- Army Medal of Honor
- Born: September 10, 1948 Cumberland, Virginia, US
- Died: January 15, 1969 (aged 20) near Plei Djereng Camp, Pleiku Province, South Vietnam
- Place of burial: Calverton National Cemetery, Calverton, New York
- Allegiance: United States
- Branch: United States Army
- Service years: 1968 - 1969
- Rank: Private First Class
- Unit: 17th Cavalry Regiment, 1st Aviation Brigade
- Conflicts: Vietnam War †
- Awards: Medal of Honor Purple Heart

= Garfield M. Langhorn =

Decorated United States soldier (1948-1969)

Garfield McConnell Langhorn (September 10, 1948 – January 15, 1969) was a United States Army soldier and a recipient of America's highest military decoration—the Medal of Honor—for his actions in the Vietnam War.

==Biography==
Born on September 10, 1948, in Cumberland, Virginia, Langhorn was living in Brooklyn, New York, when he was drafted into the U.S. Army in 1968. He served in Vietnam as a private first class and radio operator with Troop C, 7th Squadron (Airmobile), 17th Cavalry Regiment, 1st Aviation Brigade. On January 15, 1969, Langhorn's unit attempted to rescue the crew of a downed American helicopter near Plei Djereng in Pleiku Province, South Vietnam. After finding the crash site and the bodies of the dead crewmen, the unit turned back, only to be attacked by entrenched North Vietnamese forces. During the battle, Langhorn threw himself on an enemy hand grenade that had been thrown near several wounded soldiers. He was killed in the ensuing explosion, but succeeded in protecting the lives of his fellow soldiers.

Langhorn, aged 20 years at his death, was buried at Riverhead Cemetery in Riverhead, New York.

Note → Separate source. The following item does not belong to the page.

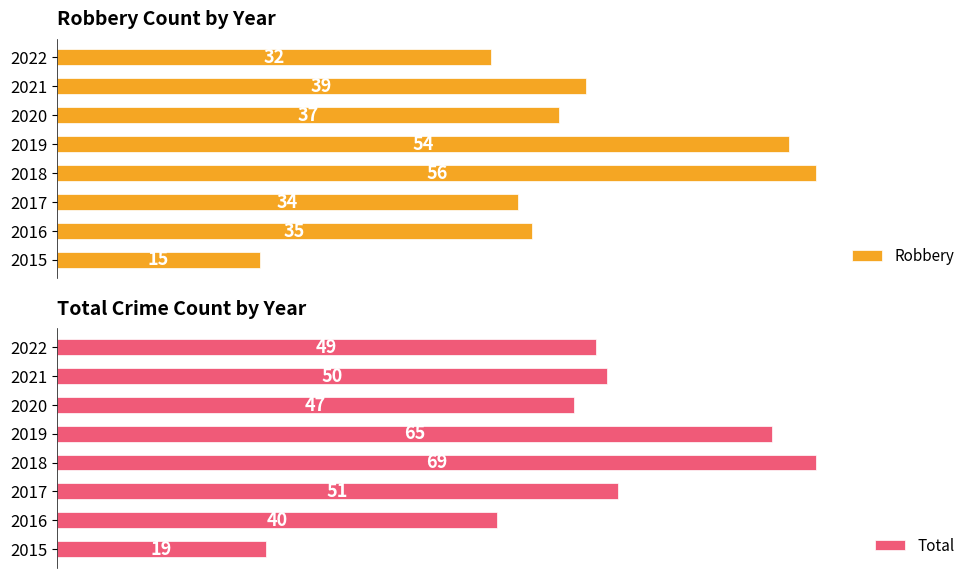

What is the difference between the highest and lowest values at 2019?

11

On September 27, 2010, the Riverhead, New York post office building was named the Private First Class Garfield M. Langhorn Post Office Building by the 111th United States Congress.

On July 3, 2026, Langhorn was disinterred from Riverhead Cemetery and reinterred at Calverton National Cemetery.

==Awards and decorations==

| Medal of Honor |  |  |  | Purple Heart Medal |  |  |  |
| National Defense Service Medal |  | Vietnam Service Medal with campaign star |  | Republic of Vietnam Cross of Gallantry with palm |  | Republic of Vietnam Campaign Medal |  |

===Medal of Honor citation===

Langhorn's official Medal of Honor citation reads:

For conspicuous gallantry and intrepidity in action at the risk of his life above and beyond the call of duty. Pfc. Langhorn distinguished himself while serving as a radio operator with Troop C, near Plei Djereng in Pleiku province. Pfc. Langhorn's platoon was inserted into a landing zone to rescue 2 pilots of a Cobra helicopter shot down by enemy fire on a heavily timbered slope. He provided radio coordination with the command-and-control aircraft overhead while the troops hacked their way through dense undergrowth to the wreckage, where both aviators were found dead. As the men were taking the bodies to a pickup site, they suddenly came under intense fire from North Vietnamese soldiers in camouflaged bunkers to the front and right flank, and within minutes they were surrounded. Pfc. Langhorn immediately radioed for help from the orbiting gunships, which began to place minigun and rocket fire on the aggressors. He then lay between the platoon leader and another man, operating the radio and providing covering fire for the wounded who had been moved to the center of the small perimeter. Darkness soon fell, making it impossible for the gunships to give accurate support, and the aggressors began to probe the perimeter. An enemy hand grenade landed in front of Pfc. Langhorn and a few feet from personnel who had become casualties. Choosing to protect these wounded, he unhesitatingly threw himself on the grenade, scooped it beneath his body and absorbed the blast. By sacrificing himself, he saved the lives of his comrades. Pfc. Langhorn's extraordinary heroism at the cost of his life was in keeping with the highest traditions of the military service and reflect great credit on himself, his unit, and the U.S. Army.